October 23, 2014

Senate Bill 10 would make public records more affordable

Public records do not belong to the institution. As the name suggests, they belong to the public. Unfortunately, many public entities don’t operate under that assumption.
Luckily, there’s a bill before the Kansas Legislature that would make public records more accessible and affordable for everyday citizens as well as journalists and government watch dogs.
Senate bill 10 would set a limit to how much government entities can charge citizens for access to public documents. We hope to see this legislation become law, because some entities abuse their privilege by charging exorbitant fees for records that the public rightfully own.
Take for example the Gardner Edgerton School District.

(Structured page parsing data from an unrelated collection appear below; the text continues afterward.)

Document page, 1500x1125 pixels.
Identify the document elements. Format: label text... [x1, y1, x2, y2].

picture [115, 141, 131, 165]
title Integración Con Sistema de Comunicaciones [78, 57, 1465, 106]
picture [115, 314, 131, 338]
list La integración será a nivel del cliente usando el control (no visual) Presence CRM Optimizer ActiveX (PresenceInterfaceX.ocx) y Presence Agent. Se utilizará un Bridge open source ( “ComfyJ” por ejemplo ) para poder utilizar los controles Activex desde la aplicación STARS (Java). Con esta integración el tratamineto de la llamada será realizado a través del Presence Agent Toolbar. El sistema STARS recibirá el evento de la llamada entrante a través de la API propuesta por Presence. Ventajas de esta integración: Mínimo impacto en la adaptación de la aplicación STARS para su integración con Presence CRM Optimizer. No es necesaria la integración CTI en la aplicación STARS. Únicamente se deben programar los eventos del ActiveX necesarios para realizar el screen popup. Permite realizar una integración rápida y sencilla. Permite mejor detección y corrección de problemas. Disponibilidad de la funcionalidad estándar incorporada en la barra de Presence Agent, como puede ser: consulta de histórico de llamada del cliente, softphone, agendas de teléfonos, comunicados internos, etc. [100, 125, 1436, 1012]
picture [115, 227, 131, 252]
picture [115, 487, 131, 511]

Last week, the district charged The Gardner News more than $52 for a 193-page document. The document included 16 contracts related to one portion of the district’s $72 million bond project. Specifically, the contracts are related to the construction of Grand Star Elementary School. The request did not include contracts related to the construction of a new middle school, upgrades to the district football field and a new athletic center.
The charges include a 25-cent-per page copy fee and hourly staff rate. Public entities are required to appoint a keeper of public records. In the case of USD 231, taxpayers pay the salary of the records keeper. Surely collecting and disbursing public records is a part of the job.

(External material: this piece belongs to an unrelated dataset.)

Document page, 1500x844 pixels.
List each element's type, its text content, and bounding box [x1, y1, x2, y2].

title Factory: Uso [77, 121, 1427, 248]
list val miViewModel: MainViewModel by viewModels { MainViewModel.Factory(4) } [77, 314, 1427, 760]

The district prints out its record requests. So the copying fee is a requirement for gathering a public document.
No doubt responding to open records requests does place a burden on public entities, but that burden is part of the deal when you are doing the business of “the people” who typically have little to no say as to how their tax dollars are spent. Easy, affordable access to public records would at least allow the public to look at where their hard-earned dollars are spent.

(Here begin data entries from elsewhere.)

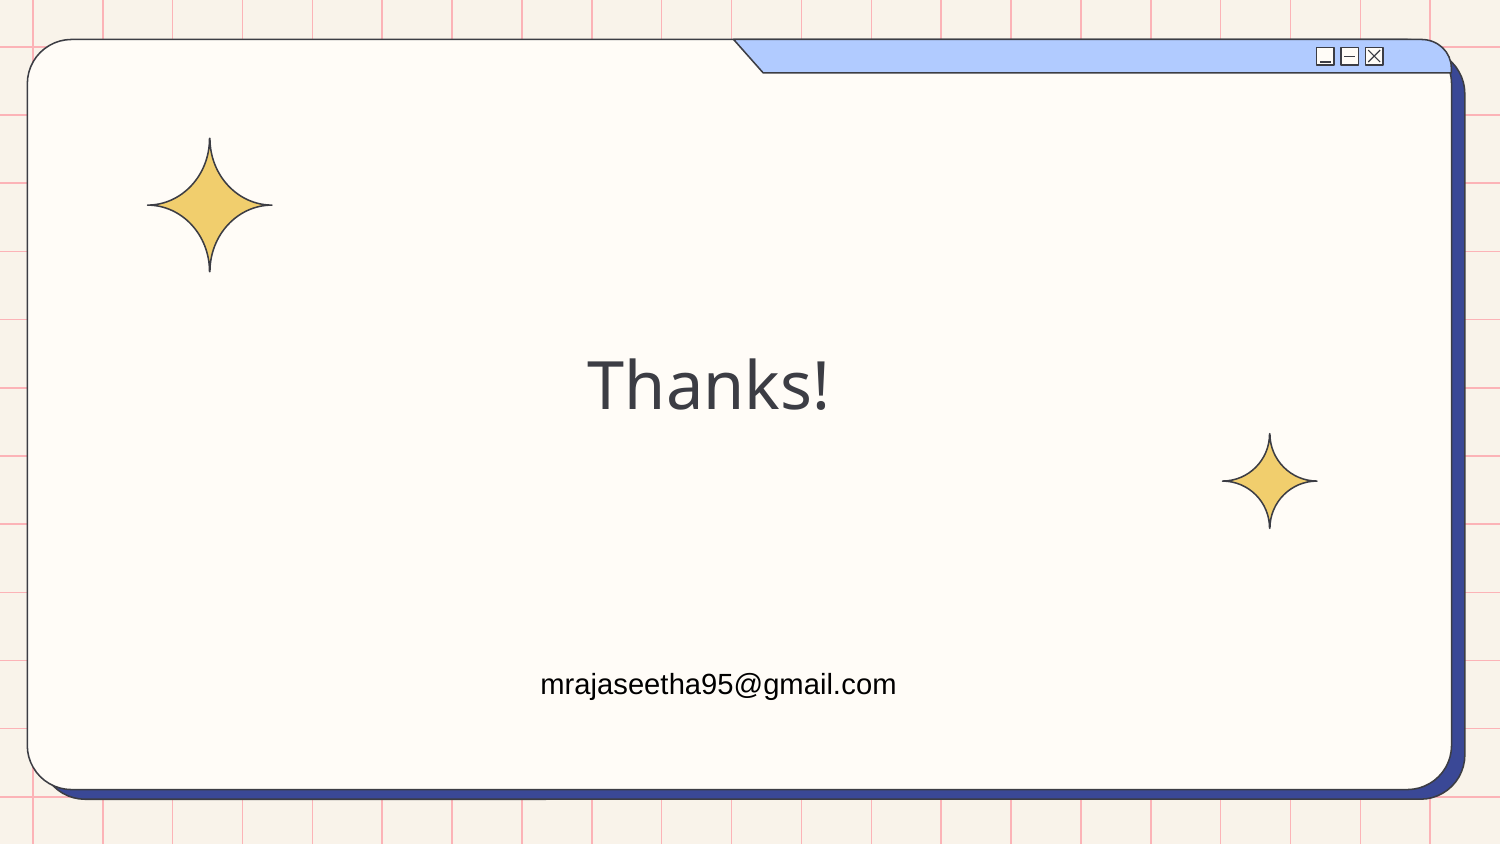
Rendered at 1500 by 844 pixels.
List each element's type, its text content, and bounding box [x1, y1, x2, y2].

text_box [147, 138, 272, 272]
text_box [1222, 433, 1317, 529]
text_box mrajaseetha95@gmail.com [525, 658, 957, 708]
title Thanks! [572, 327, 1376, 529]
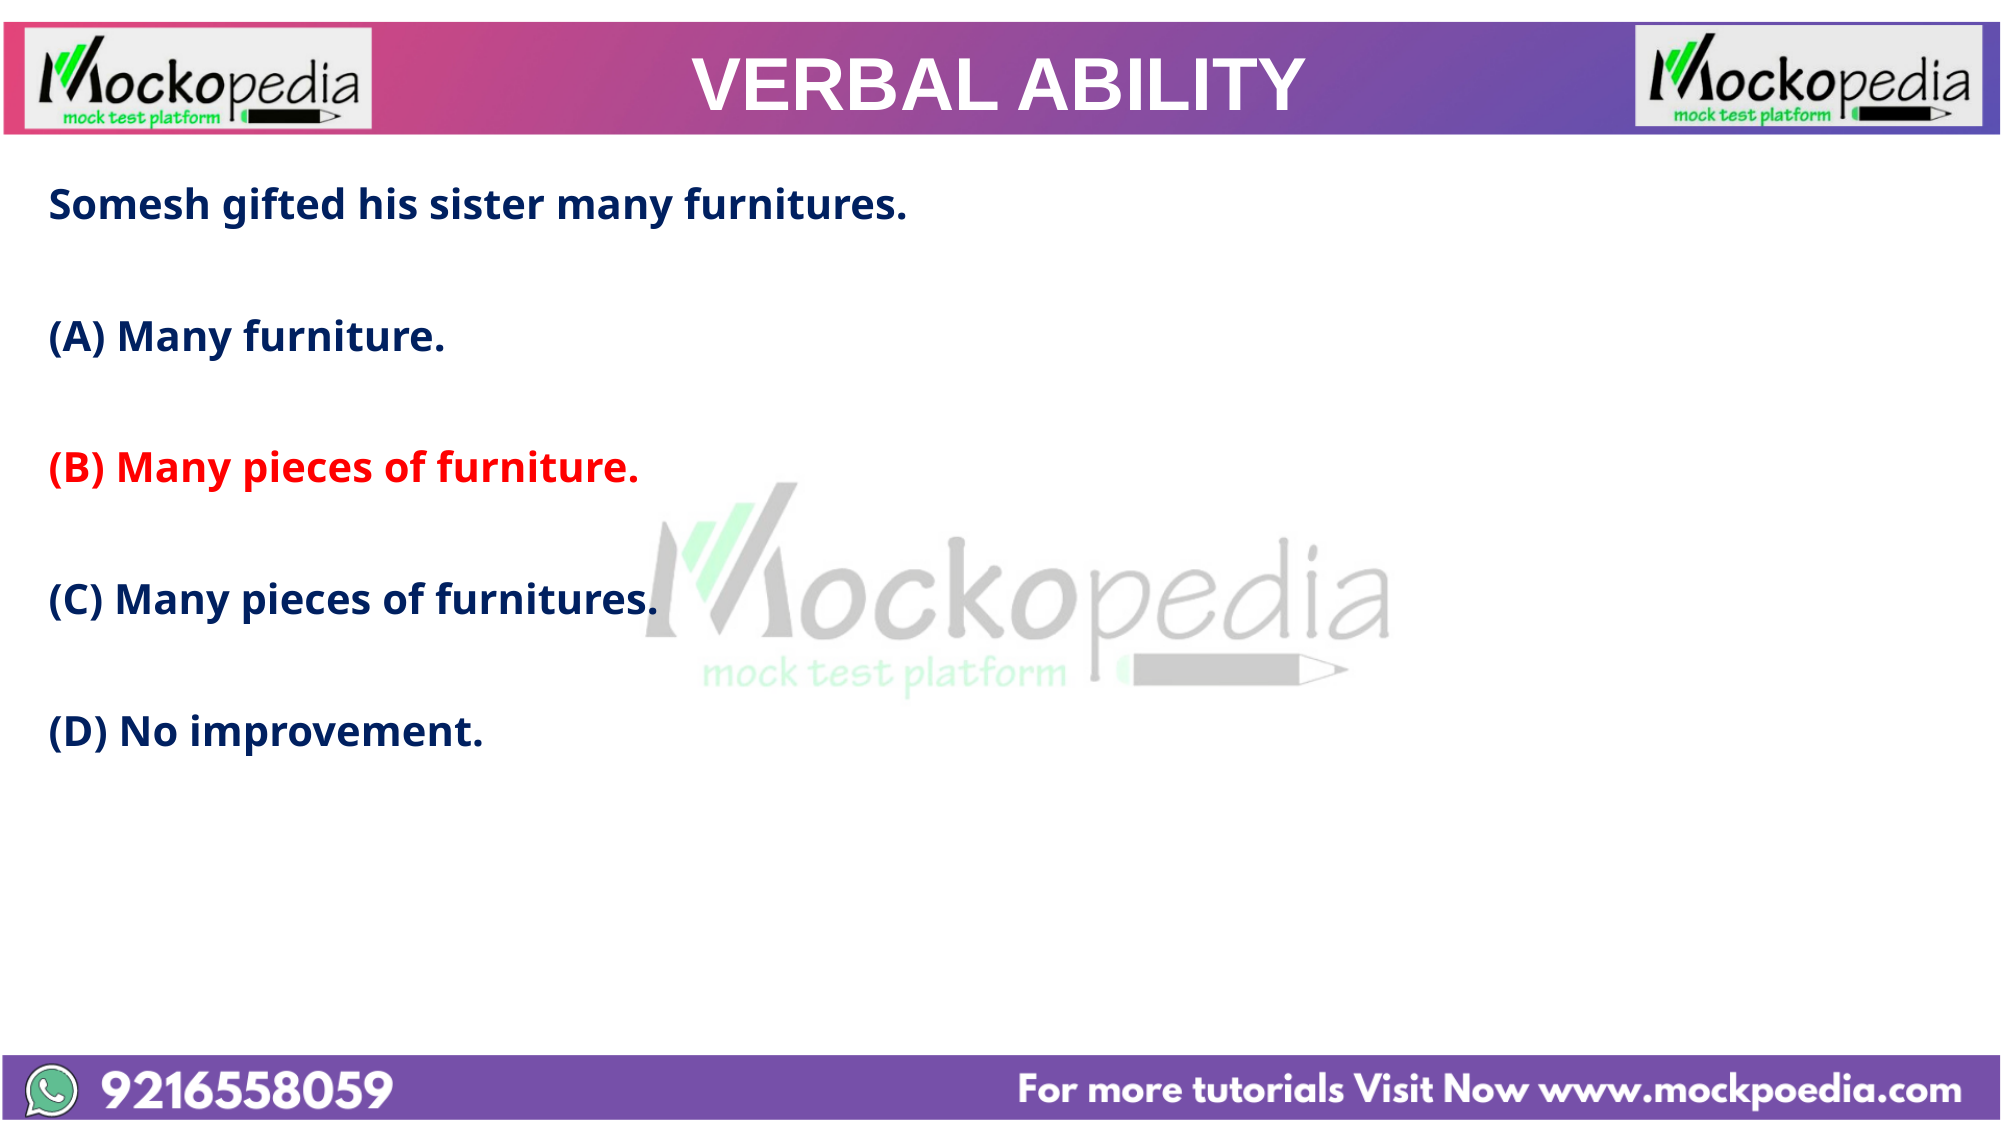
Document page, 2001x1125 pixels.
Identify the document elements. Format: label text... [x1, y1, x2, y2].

title VERBAL ABILITY [41, 31, 1959, 142]
list Somesh gifted his sister many furnitures. (A) Many furniture. (B) Many pieces of furniture. (C) Many pieces of furnitures. (D) No improvement. [33, 175, 1959, 1053]
picture [0, 0, 2001, 1125]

Limiting the amount that entities can charge for those records may also result in better systems for managing records and making them accessible. USD 231, for example, may be more inclined to spend valuable staff time putting records online where they’re available to everyone, rather than spending staff time making copies.
Under current law, government staff are gate keepers of public records when instead they should be more like records librarians, assisting people in easily finding the documents they need. Senate Bill 10 would be a much needed step in the right direction.